MariaDB 12.3 has a new feature enabled by the option binlog_storage_engine. When enabled it uses InnoDB instead of raw files to store the binlog. A big benefit from this is reducing the number of fsync calls per commit from 2 to 1 because it reduces the number of resource managers from 2 (binlog, InnoDB) to 1 (InnoDB).
In this post I have results for the performance benefit from this when using storage that has a high fsync latency. This is probably a best-case comparison for the feature. A future post will cover the benefit on servers that don't have high fsync latency.
tl;dr
- the performance benefit from this is excellent when storage has a high fsync latency
- there is a small improvement (up to 6%) for write throughput when binlog_storage_engine is enabled but sync-on-commit is not enabled
- my mental performance model needs to be improved. I gussed that throughput would increase by ~2X when using binlog_storage_engine relative to not using it but using sync_binlog=1 and innodb_flush_log_at_trx_commit=1. However the improvement is larger than 4X.
Long ago group commit didn't work for the binlog.

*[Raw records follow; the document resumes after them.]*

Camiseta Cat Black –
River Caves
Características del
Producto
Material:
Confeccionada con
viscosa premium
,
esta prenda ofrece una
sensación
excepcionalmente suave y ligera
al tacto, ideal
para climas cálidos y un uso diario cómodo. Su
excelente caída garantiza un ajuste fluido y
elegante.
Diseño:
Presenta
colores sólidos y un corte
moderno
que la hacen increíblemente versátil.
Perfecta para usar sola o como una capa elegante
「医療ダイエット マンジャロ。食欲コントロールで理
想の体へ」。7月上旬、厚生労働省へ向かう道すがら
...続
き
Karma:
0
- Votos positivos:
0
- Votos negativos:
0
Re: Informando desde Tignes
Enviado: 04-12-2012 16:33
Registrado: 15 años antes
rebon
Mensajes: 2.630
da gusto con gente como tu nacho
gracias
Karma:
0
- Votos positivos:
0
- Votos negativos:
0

The Facebook MySQL team did some work to fix that, and eventually. A Google search describes our work as the first and I found an old Facebook note that I probably wrote about the effort.

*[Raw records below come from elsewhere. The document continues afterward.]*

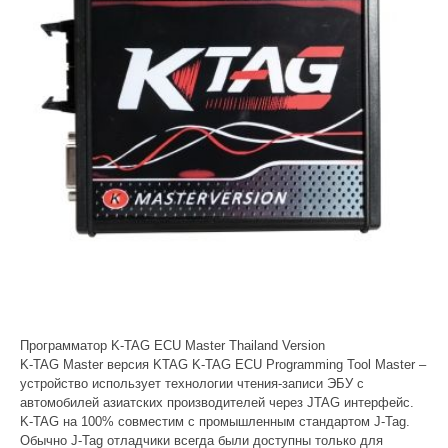
Программатор K-TAG ECU Master Thailand Version
K-TAG Master версия KTAG K-TAG ECU Programming Tool Master –
устройство использует технологии чтения-записи ЭБУ с
автомобилей азиатских производителей через JTAG интерфейс.
K-TAG на 100% совместим с промышленным стандартом J-Tag.
Обычно J-Tag отладчики всегда были доступны только для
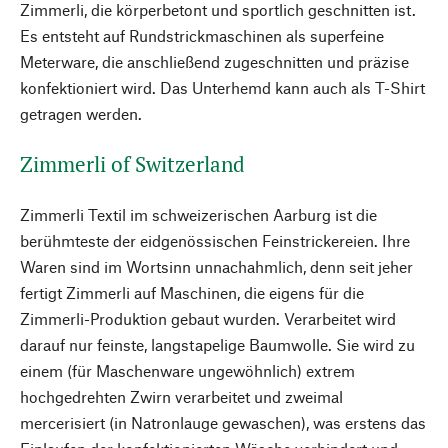
Zimmerli, die körperbetont und sportlich geschnitten ist.
Es entsteht auf Rundstrickmaschinen als superfeine
Meterware, die anschließend zugeschnitten und präzise
konfektioniert wird. Das Unterhemd kann auch als T-Shirt
getragen werden.
Zimmerli of Switzerland
Zimmerli Textil im schweizerischen Aarburg ist die
berühmteste der eidgenössischen Feinstrickereien. Ihre
Waren sind im Wortsinn unnachahmlich, denn seit jeher
fertigt Zimmerli auf Maschinen, die eigens für die
Zimmerli-Produktion gebaut wurden. Verarbeitet wird
darauf nur feinste, langstapelige Baumwolle. Sie wird zu
einem (für Maschenware ungewöhnlich) extrem
hochgedrehten Zwirn verarbeitet und zweimal
mercerisiert (in Natronlauge gewaschen), was erstens das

The server is an ASUS ExpertCenter PN53 with an AMD Ryzen 7 7735HS CPU, 8 cores, SMT disabled, and 32G of RAM. Storage is one NVMe device for the database using ext-4 with discard enabled. The OS is Ubuntu 24.04. More details on it are here. The storage device has high fsync latency.
- z12b
- my.cnf.cz12b_c8r32 is my default configuration. Sync-on-commit is disabled for both the binlog and InnoDB so that write-heavy benchmarks create more stress.
- z12c
- my.cnf.cz12c_c8r32 is like z12b except it enables binlog_storage_engine
- z12b_sync
- my.cnf.cz12b_sync_c8r32 is like z12b except it enables sync-on-commit for the binlog and InnoDB
- z12c_sync
- my.cnf.cz12c_sync_c8r32 is like cz12c except it enables sync-on-commit for InnoDB. Note that InnoDB is used to store the binlog so there is nothing else to sync on commit.
Benchmark
The read-heavy microbenchmarks run for 600 seconds and the write-heavy for 900 seconds.
The benchmark is run with 1 client, 1 table and 50M rows.
But here I only report results for the write-heavy tests.
I provide charts below with relative QPS. The relative QPS is the following:
(QPS for some version) / (QPS for base version)
I present results for:
- z12b, z12c, z12b_sync and z12c_sync with z12b as the base version
- z12b_sync and z12c_sync with z12b_sync as the base version
- z12c gets up to 6% more throughput than z12b but the CPU overhead per operation are similar for z12b and z12c
- z12b_sync has the worst performance thanks to 2 fsyncs per commit
- z12c_sync gets more than 4X the throughput vs z12b_sync. If fsync latency were the only thing that determined performance then I would expect the difference to be ~2X. There is more going on here and in the next section I mention that enabling binlog_storage_engine also reduces the CPU overhead.
- some per-test data from iostat and vmstat is here
- a representative sample of iostat collected at 1-second intervals during the update-inlist test is here. When comparing z12b_sync with z12c_sync
- the fsync rate (f/s) is ~2.5X larger for z12c_sync vs z12b_sync (~690/s vs ~275/s) but fsync latency (f_await) is similar. So with binlog_storage_engine enabled MySQL is more efficient, and perhaps thanks to a lower CPU overhead, there is less work to do in between calls to fsync
- z12c_sync gets more than 4X the throughput vs z12b_sync. If fsync latency were the only thing that determined performance then I would expect the difference to be ~2X. There is more going on here and below I mention that enabling binlog_storage_engine also reduces the CPU overhead.
- some per-test data from iostat and vmstat is here and the CPU overhead per operation is much smaller with binlog_storage_engine -- see here for the update-inlist test. In general, when sync-on-commit is enabled then the CPU overhead with binlog_storage_engine enabled is between 1/3 and 2/3 of the overhead without it enabled.